Members of CBS council were given a strong reminder last week of the need to raise awareness about the challenges facing families that have children with cancer. 
Two families with firsthand experience of those challenges visited the chamber to observe as council issued a proclamation recognizing Childhood Cancer Awareness Month.
About 10,000 children in Canada have cancer with about 1,600 diagnosed every year, including some 25 or so in Newfoundland and Labrador. It is the leading cause of death by disease in adolescence. However, 78 per cent of children who get diagnosed with cancer survive five years or longer. That’s a nearly 46 per cent improvement since the early 1960s.
Addressing council on behalf of Candlelighters Newfoundland and Labrador was its vice president, Alan Winnett, whose daughter Natalie will take her last chemo pill for leukemia treatment later this month after dealing with the disease for two and a half years.
“She’s an incredible warrior,” Winnett said. “We’re an organization where people who have gone through similar experiences or are going through similar experiences can be part of a community of people who have walked in their shoes and know what they’re going through. It’s a tremendous asset, and tremendous thing for families doing this.”
The Candlelighters run the province’s only childhood camp, Camp Delight, for children with cancer, and their siblings. The one-week residential camp, held at Camp McCarthy in Carbonear, is free of charge to the children and their families.

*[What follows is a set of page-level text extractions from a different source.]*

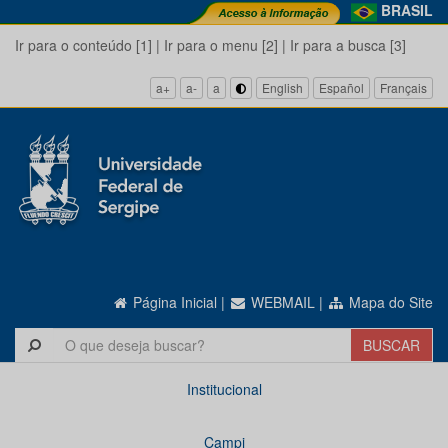
BRASIL
Ir para o conteúdo [1]
|
Ir para o menu [2]
|
Ir para a busca [3]
a+
a-
a
English
Español
Français
Página Inicial
|
WEBMAIL
|
Mapa do Site
Institucional
Campi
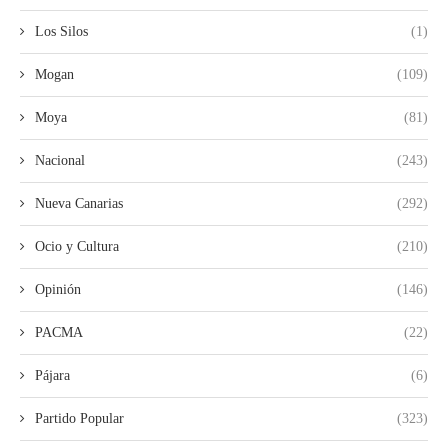
Los Silos
(1)
Mogan
(109)
Moya
(81)
Nacional
(243)
Nueva Canarias
(292)
Ocio y Cultura
(210)
Opinión
(146)
PACMA
(22)
Pájara
(6)
Partido Popular
(323)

“It’s a chance for children to have fun and be kids but to do it with an enhanced level of care, with a tremendous volunteer team who help them out, and with children who have gone through a similar experience,” Winnett said.
Danielle Little, who lost her son Kaden, aged six, to cancer in 2019, attested to the help provided by the organization.
“Candlelighters was a great support to us as a family and to Kaden when he was going through treatment, to Alexander when he was seeing his brother through treatment, and also with support after,” she said. “Like Alan said, it’s supporting the child going through cancer, supporting the families and the siblings. So, it is very, very important. We’re very happy that the Town of Conception Bay South is remembering those kids and just creating more awareness. There definitely needs to be more awareness for childhood cancer. Unfortunately, it doesn’t hit home until you get that diagnosis, but it could happen to anybody’s kids, and we all know that support is needed, for sure.”
Mayor Darrin Bent thanked the families for coming to the chamber to share their message. “We all very closely followed Kaden’s story,” said the mayor. “Kaden as we all know was a superhero. And you folks involved in Candlelighters, I can tell you, you are superheroes as well.”